* [What the task asks]:
Check every line below for the word "about" and copy the ones that have it.

*** Opening of Extracted data ***

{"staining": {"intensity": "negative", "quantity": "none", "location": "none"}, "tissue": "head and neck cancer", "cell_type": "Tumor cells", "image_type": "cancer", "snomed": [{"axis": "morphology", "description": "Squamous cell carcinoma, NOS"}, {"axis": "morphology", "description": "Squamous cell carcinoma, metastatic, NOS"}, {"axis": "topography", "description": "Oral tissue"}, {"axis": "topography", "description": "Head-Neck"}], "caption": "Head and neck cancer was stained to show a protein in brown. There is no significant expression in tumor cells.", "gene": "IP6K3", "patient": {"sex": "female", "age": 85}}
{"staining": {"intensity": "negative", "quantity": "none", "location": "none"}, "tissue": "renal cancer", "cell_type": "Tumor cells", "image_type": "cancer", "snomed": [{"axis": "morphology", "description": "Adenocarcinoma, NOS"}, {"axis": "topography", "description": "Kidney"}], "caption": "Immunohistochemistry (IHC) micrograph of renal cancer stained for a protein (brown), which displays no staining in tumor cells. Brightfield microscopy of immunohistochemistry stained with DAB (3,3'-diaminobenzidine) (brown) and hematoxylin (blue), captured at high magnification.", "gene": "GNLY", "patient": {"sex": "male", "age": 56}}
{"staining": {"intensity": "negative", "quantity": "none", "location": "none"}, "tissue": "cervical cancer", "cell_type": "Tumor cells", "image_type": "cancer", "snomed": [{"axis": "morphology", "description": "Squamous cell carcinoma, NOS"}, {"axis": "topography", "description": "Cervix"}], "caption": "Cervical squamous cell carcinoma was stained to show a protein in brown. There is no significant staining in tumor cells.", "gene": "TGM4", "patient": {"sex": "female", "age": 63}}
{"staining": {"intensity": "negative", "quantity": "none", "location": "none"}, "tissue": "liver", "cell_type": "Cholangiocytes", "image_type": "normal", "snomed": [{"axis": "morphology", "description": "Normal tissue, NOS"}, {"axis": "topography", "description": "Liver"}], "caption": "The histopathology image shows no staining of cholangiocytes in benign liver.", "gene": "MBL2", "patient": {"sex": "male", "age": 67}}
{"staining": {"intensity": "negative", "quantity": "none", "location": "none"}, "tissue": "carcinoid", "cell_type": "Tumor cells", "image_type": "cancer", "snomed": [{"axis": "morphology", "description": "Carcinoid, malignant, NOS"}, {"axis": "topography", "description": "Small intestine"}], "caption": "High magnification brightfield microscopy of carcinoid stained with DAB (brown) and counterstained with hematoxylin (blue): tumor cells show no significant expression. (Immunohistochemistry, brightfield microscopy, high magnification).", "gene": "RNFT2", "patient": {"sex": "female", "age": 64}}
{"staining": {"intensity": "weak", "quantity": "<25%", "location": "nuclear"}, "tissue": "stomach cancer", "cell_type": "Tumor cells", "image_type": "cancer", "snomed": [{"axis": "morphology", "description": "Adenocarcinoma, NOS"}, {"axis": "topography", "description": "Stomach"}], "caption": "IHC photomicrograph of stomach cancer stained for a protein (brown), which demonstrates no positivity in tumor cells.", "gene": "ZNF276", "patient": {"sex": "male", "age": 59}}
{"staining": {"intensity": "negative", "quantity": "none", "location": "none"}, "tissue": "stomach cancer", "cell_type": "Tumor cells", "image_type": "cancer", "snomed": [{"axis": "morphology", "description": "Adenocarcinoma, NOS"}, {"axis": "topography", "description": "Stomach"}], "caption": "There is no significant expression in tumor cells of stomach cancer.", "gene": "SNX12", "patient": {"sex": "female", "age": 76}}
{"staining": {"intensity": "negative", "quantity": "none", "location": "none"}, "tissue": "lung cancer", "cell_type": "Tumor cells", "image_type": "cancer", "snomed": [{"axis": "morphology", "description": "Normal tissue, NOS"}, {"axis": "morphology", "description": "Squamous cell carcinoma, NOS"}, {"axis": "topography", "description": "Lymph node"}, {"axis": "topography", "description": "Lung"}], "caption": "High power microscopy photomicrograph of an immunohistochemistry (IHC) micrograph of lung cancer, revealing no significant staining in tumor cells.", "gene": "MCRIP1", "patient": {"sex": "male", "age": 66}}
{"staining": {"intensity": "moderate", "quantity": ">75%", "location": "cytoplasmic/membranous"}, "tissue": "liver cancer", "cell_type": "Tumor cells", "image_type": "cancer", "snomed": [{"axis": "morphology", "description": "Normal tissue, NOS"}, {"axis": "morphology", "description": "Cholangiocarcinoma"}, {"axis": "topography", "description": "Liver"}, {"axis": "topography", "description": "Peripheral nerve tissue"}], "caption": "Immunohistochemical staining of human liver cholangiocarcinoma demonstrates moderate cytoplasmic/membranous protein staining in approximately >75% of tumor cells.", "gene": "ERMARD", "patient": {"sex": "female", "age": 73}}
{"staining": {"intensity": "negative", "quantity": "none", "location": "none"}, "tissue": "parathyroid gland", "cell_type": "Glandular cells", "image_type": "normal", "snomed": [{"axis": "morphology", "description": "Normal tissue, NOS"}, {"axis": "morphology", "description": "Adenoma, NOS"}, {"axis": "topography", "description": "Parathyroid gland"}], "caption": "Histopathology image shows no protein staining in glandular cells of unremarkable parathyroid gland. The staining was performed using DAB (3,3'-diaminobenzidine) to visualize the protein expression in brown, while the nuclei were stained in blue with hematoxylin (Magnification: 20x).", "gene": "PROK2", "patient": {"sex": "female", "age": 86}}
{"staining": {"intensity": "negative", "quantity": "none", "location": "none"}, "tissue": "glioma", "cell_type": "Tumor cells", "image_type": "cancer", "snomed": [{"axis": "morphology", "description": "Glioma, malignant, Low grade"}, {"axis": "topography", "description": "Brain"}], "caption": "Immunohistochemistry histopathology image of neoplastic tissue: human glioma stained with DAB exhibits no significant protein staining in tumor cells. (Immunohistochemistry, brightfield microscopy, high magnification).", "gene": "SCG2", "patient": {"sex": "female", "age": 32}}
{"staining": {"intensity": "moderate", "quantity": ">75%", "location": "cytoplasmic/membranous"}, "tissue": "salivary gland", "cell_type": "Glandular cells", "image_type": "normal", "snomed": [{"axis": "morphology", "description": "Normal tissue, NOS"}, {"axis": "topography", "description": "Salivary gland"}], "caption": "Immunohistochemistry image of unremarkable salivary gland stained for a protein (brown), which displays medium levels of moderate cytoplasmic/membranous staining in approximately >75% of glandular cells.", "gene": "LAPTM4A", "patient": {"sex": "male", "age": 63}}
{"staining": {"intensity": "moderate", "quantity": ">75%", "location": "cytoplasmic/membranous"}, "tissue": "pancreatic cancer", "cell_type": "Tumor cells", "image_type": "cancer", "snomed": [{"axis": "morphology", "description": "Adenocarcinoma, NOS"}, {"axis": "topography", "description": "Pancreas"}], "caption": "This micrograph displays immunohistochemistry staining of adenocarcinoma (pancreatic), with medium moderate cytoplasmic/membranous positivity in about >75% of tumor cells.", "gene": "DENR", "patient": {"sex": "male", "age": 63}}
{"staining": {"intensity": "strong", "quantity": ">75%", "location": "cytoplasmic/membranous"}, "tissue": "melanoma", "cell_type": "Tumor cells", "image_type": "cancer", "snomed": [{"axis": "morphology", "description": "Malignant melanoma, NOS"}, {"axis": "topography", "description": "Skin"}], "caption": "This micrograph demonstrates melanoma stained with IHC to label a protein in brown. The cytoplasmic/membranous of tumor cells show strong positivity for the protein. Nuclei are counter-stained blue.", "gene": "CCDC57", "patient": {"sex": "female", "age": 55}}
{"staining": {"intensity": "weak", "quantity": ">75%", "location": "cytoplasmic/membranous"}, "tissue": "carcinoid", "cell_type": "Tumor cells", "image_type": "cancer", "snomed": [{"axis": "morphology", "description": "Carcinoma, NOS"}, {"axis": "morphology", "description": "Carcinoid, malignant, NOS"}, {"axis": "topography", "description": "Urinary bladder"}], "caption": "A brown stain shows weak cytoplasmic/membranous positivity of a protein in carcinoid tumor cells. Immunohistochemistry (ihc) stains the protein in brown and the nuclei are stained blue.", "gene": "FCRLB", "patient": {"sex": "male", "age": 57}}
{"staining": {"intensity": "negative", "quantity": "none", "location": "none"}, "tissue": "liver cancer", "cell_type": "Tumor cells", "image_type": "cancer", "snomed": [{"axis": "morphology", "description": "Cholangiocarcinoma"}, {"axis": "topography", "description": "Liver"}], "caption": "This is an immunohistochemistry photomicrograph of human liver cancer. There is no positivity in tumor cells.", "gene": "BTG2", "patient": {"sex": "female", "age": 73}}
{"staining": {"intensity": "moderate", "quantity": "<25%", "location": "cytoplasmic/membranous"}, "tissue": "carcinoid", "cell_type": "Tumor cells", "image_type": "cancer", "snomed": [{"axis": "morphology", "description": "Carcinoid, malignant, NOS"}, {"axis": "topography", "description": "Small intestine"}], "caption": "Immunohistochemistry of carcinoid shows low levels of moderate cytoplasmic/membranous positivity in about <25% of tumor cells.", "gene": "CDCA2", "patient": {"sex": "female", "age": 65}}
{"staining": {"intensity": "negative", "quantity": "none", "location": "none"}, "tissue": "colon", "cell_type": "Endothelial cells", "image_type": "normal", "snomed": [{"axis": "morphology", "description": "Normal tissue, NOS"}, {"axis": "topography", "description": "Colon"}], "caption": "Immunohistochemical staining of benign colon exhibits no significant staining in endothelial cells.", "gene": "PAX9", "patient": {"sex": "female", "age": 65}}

*** Close of Extracted data ***

* [Expected answer]:
{"staining": {"intensity": "moderate", "quantity": ">75%", "location": "cytoplasmic/membranous"}, "tissue": "pancreatic cancer", "cell_type": "Tumor cells", "image_type": "cancer", "snomed": [{"axis": "morphology", "description": "Adenocarcinoma, NOS"}, {"axis": "topography", "description": "Pancreas"}], "caption": "This micrograph displays immunohistochemistry staining of adenocarcinoma (pancreatic), with medium moderate cytoplasmic/membranous positivity in about >75% of tumor cells.", "gene": "DENR", "patient": {"sex": "male", "age": 63}}
{"staining": {"intensity": "moderate", "quantity": "<25%", "location": "cytoplasmic/membranous"}, "tissue": "carcinoid", "cell_type": "Tumor cells", "image_type": "cancer", "snomed": [{"axis": "morphology", "description": "Carcinoid, malignant, NOS"}, {"axis": "topography", "description": "Small intestine"}], "caption": "Immunohistochemistry of carcinoid shows low levels of moderate cytoplasmic/membranous positivity in about <25% of tumor cells.", "gene": "CDCA2", "patient": {"sex": "female", "age": 65}}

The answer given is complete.